RECORDS FOR THE TASK
####

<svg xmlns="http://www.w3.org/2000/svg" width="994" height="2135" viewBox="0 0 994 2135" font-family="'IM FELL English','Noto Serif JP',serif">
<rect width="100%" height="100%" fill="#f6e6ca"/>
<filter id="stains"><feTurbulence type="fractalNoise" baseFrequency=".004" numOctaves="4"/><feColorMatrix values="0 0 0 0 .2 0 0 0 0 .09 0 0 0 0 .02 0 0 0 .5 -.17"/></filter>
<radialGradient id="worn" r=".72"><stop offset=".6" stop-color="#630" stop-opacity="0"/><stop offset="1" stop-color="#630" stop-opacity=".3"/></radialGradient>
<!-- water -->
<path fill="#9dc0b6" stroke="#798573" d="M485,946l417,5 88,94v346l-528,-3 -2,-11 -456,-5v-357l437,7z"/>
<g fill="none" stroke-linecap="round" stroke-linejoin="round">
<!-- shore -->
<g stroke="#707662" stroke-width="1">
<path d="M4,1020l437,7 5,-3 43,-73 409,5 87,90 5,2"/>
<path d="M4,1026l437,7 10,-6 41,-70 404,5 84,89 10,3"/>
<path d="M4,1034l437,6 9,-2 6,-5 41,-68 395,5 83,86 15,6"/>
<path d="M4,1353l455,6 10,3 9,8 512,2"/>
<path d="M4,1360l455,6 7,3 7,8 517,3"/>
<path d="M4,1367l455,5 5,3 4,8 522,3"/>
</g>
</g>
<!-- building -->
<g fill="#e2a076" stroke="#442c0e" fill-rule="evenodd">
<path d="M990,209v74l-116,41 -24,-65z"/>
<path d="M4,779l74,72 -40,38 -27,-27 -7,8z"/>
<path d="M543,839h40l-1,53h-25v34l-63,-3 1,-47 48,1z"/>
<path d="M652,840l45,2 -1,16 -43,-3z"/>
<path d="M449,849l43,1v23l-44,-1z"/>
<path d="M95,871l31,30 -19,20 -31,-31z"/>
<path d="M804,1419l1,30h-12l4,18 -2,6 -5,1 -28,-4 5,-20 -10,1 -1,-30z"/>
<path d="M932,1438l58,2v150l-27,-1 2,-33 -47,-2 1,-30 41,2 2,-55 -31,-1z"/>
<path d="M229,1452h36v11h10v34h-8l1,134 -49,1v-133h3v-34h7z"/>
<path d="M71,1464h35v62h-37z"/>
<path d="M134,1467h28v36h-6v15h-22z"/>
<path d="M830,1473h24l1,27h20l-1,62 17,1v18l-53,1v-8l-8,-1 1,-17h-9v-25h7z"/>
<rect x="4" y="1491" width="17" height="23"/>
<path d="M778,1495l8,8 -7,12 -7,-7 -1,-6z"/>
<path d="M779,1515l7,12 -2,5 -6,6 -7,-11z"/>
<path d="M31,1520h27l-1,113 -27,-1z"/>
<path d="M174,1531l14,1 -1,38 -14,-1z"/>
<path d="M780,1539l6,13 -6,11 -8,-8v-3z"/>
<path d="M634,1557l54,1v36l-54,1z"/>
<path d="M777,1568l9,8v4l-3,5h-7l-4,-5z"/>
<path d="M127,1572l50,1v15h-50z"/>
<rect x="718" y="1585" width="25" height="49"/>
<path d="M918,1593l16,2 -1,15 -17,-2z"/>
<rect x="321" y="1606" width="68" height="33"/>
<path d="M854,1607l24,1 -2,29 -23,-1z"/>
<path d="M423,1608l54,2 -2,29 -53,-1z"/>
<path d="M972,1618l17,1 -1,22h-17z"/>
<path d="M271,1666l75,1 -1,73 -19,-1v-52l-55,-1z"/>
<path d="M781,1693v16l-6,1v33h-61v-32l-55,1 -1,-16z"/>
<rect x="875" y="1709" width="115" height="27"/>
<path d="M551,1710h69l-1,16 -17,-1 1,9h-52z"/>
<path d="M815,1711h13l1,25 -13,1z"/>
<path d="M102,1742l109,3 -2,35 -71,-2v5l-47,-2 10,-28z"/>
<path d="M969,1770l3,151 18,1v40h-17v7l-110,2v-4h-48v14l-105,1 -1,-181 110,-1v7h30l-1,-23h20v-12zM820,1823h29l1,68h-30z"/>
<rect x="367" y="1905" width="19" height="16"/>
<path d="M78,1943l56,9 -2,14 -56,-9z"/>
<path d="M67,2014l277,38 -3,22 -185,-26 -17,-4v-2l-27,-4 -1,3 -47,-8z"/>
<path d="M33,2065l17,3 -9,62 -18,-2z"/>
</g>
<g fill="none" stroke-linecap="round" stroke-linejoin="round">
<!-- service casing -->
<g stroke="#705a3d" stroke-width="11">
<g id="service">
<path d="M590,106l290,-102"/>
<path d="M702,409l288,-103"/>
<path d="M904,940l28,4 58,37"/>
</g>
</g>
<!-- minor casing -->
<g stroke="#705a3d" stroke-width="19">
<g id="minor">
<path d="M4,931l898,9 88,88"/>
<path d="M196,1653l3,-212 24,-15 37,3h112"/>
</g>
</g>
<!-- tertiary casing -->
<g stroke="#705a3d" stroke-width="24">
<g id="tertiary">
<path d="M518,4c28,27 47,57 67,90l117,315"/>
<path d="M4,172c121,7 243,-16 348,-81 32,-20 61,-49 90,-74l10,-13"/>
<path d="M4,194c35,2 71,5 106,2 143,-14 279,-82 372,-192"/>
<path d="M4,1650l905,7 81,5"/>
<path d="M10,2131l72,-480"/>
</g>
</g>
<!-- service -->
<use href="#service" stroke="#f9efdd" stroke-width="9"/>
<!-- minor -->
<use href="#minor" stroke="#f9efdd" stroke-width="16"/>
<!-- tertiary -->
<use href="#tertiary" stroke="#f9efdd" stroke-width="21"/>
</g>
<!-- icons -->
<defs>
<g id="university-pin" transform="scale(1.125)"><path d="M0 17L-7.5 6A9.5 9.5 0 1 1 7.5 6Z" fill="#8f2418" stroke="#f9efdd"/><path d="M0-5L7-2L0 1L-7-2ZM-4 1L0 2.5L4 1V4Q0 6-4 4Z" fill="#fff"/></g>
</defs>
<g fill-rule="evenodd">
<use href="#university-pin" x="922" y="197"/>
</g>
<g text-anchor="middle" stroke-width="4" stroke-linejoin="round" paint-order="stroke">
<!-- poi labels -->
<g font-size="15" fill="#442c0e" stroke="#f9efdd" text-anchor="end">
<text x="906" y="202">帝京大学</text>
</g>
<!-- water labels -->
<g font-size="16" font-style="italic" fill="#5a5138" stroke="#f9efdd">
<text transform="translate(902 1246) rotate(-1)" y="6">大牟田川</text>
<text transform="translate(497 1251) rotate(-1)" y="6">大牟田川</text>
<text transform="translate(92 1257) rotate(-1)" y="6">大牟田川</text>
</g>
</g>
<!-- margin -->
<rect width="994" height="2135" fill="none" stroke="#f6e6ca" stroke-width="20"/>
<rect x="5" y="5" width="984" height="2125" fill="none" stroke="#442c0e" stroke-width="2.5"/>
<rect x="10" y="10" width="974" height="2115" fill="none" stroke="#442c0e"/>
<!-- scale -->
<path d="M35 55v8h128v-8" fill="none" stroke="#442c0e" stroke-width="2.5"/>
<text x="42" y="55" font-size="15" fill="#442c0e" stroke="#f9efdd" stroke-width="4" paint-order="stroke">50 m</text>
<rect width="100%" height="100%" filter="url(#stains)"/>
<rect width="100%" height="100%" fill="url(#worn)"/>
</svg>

####

EXERCISE OBJECTIVE
Please return every line of the data, unaltered.

SOLUTION TO THE EXERCISE
<svg xmlns="http://www.w3.org/2000/svg" width="994" height="2135" viewBox="0 0 994 2135" font-family="'IM FELL English','Noto Serif JP',serif">
<rect width="100%" height="100%" fill="#f6e6ca"/>
<filter id="stains"><feTurbulence type="fractalNoise" baseFrequency=".004" numOctaves="4"/><feColorMatrix values="0 0 0 0 .2 0 0 0 0 .09 0 0 0 0 .02 0 0 0 .5 -.17"/></filter>
<radialGradient id="worn" r=".72"><stop offset=".6" stop-color="#630" stop-opacity="0"/><stop offset="1" stop-color="#630" stop-opacity=".3"/></radialGradient>
<!-- water -->
<path fill="#9dc0b6" stroke="#798573" d="M485,946l417,5 88,94v346l-528,-3 -2,-11 -456,-5v-357l437,7z"/>
<g fill="none" stroke-linecap="round" stroke-linejoin="round">
<!-- shore -->
<g stroke="#707662" stroke-width="1">
<path d="M4,1020l437,7 5,-3 43,-73 409,5 87,90 5,2"/>
<path d="M4,1026l437,7 10,-6 41,-70 404,5 84,89 10,3"/>
<path d="M4,1034l437,6 9,-2 6,-5 41,-68 395,5 83,86 15,6"/>
<path d="M4,1353l455,6 10,3 9,8 512,2"/>
<path d="M4,1360l455,6 7,3 7,8 517,3"/>
<path d="M4,1367l455,5 5,3 4,8 522,3"/>
</g>
</g>
<!-- building -->
<g fill="#e2a076" stroke="#442c0e" fill-rule="evenodd">
<path d="M990,209v74l-116,41 -24,-65z"/>
<path d="M4,779l74,72 -40,38 -27,-27 -7,8z"/>
<path d="M543,839h40l-1,53h-25v34l-63,-3 1,-47 48,1z"/>
<path d="M652,840l45,2 -1,16 -43,-3z"/>
<path d="M449,849l43,1v23l-44,-1z"/>
<path d="M95,871l31,30 -19,20 -31,-31z"/>
<path d="M804,1419l1,30h-12l4,18 -2,6 -5,1 -28,-4 5,-20 -10,1 -1,-30z"/>
<path d="M932,1438l58,2v150l-27,-1 2,-33 -47,-2 1,-30 41,2 2,-55 -31,-1z"/>
<path d="M229,1452h36v11h10v34h-8l1,134 -49,1v-133h3v-34h7z"/>
<path d="M71,1464h35v62h-37z"/>
<path d="M134,1467h28v36h-6v15h-22z"/>
<path d="M830,1473h24l1,27h20l-1,62 17,1v18l-53,1v-8l-8,-1 1,-17h-9v-25h7z"/>
<rect x="4" y="1491" width="17" height="23"/>
<path d="M778,1495l8,8 -7,12 -7,-7 -1,-6z"/>
<path d="M779,1515l7,12 -2,5 -6,6 -7,-11z"/>
<path d="M31,1520h27l-1,113 -27,-1z"/>
<path d="M174,1531l14,1 -1,38 -14,-1z"/>
<path d="M780,1539l6,13 -6,11 -8,-8v-3z"/>
<path d="M634,1557l54,1v36l-54,1z"/>
<path d="M777,1568l9,8v4l-3,5h-7l-4,-5z"/>
<path d="M127,1572l50,1v15h-50z"/>
<rect x="718" y="1585" width="25" height="49"/>
<path d="M918,1593l16,2 -1,15 -17,-2z"/>
<rect x="321" y="1606" width="68" height="33"/>
<path d="M854,1607l24,1 -2,29 -23,-1z"/>
<path d="M423,1608l54,2 -2,29 -53,-1z"/>
<path d="M972,1618l17,1 -1,22h-17z"/>
<path d="M271,1666l75,1 -1,73 -19,-1v-52l-55,-1z"/>
<path d="M781,1693v16l-6,1v33h-61v-32l-55,1 -1,-16z"/>
<rect x="875" y="1709" width="115" height="27"/>
<path d="M551,1710h69l-1,16 -17,-1 1,9h-52z"/>
<path d="M815,1711h13l1,25 -13,1z"/>
<path d="M102,1742l109,3 -2,35 -71,-2v5l-47,-2 10,-28z"/>
<path d="M969,1770l3,151 18,1v40h-17v7l-110,2v-4h-48v14l-105,1 -1,-181 110,-1v7h30l-1,-23h20v-12zM820,1823h29l1,68h-30z"/>
<rect x="367" y="1905" width="19" height="16"/>
<path d="M78,1943l56,9 -2,14 -56,-9z"/>
<path d="M67,2014l277,38 -3,22 -185,-26 -17,-4v-2l-27,-4 -1,3 -47,-8z"/>
<path d="M33,2065l17,3 -9,62 -18,-2z"/>
</g>
<g fill="none" stroke-linecap="round" stroke-linejoin="round">
<!-- service casing -->
<g stroke="#705a3d" stroke-width="11">
<g id="service">
<path d="M590,106l290,-102"/>
<path d="M702,409l288,-103"/>
<path d="M904,940l28,4 58,37"/>
</g>
</g>
<!-- minor casing -->
<g stroke="#705a3d" stroke-width="19">
<g id="minor">
<path d="M4,931l898,9 88,88"/>
<path d="M196,1653l3,-212 24,-15 37,3h112"/>
</g>
</g>
<!-- tertiary casing -->
<g stroke="#705a3d" stroke-width="24">
<g id="tertiary">
<path d="M518,4c28,27 47,57 67,90l117,315"/>
<path d="M4,172c121,7 243,-16 348,-81 32,-20 61,-49 90,-74l10,-13"/>
<path d="M4,194c35,2 71,5 106,2 143,-14 279,-82 372,-192"/>
<path d="M4,1650l905,7 81,5"/>
<path d="M10,2131l72,-480"/>
</g>
</g>
<!-- service -->
<use href="#service" stroke="#f9efdd" stroke-width="9"/>
<!-- minor -->
<use href="#minor" stroke="#f9efdd" stroke-width="16"/>
<!-- tertiary -->
<use href="#tertiary" stroke="#f9efdd" stroke-width="21"/>
</g>
<!-- icons -->
<defs>
<g id="university-pin" transform="scale(1.125)"><path d="M0 17L-7.5 6A9.5 9.5 0 1 1 7.5 6Z" fill="#8f2418" stroke="#f9efdd"/><path d="M0-5L7-2L0 1L-7-2ZM-4 1L0 2.5L4 1V4Q0 6-4 4Z" fill="#fff"/></g>
</defs>
<g fill-rule="evenodd">
<use href="#university-pin" x="922" y="197"/>
</g>
<g text-anchor="middle" stroke-width="4" stroke-linejoin="round" paint-order="stroke">
<!-- poi labels -->
<g font-size="15" fill="#442c0e" stroke="#f9efdd" text-anchor="end">
<text x="906" y="202">帝京大学</text>
</g>
<!-- water labels -->
<g font-size="16" font-style="italic" fill="#5a5138" stroke="#f9efdd">
<text transform="translate(902 1246) rotate(-1)" y="6">大牟田川</text>
<text transform="translate(497 1251) rotate(-1)" y="6">大牟田川</text>
<text transform="translate(92 1257) rotate(-1)" y="6">大牟田川</text>
</g>
</g>
<!-- margin -->
<rect width="994" height="2135" fill="none" stroke="#f6e6ca" stroke-width="20"/>
<rect x="5" y="5" width="984" height="2125" fill="none" stroke="#442c0e" stroke-width="2.5"/>
<rect x="10" y="10" width="974" height="2115" fill="none" stroke="#442c0e"/>
<!-- scale -->
<path d="M35 55v8h128v-8" fill="none" stroke="#442c0e" stroke-width="2.5"/>
<text x="42" y="55" font-size="15" fill="#442c0e" stroke="#f9efdd" stroke-width="4" paint-order="stroke">50 m</text>
<rect width="100%" height="100%" filter="url(#stains)"/>
<rect width="100%" height="100%" fill="url(#worn)"/>
</svg>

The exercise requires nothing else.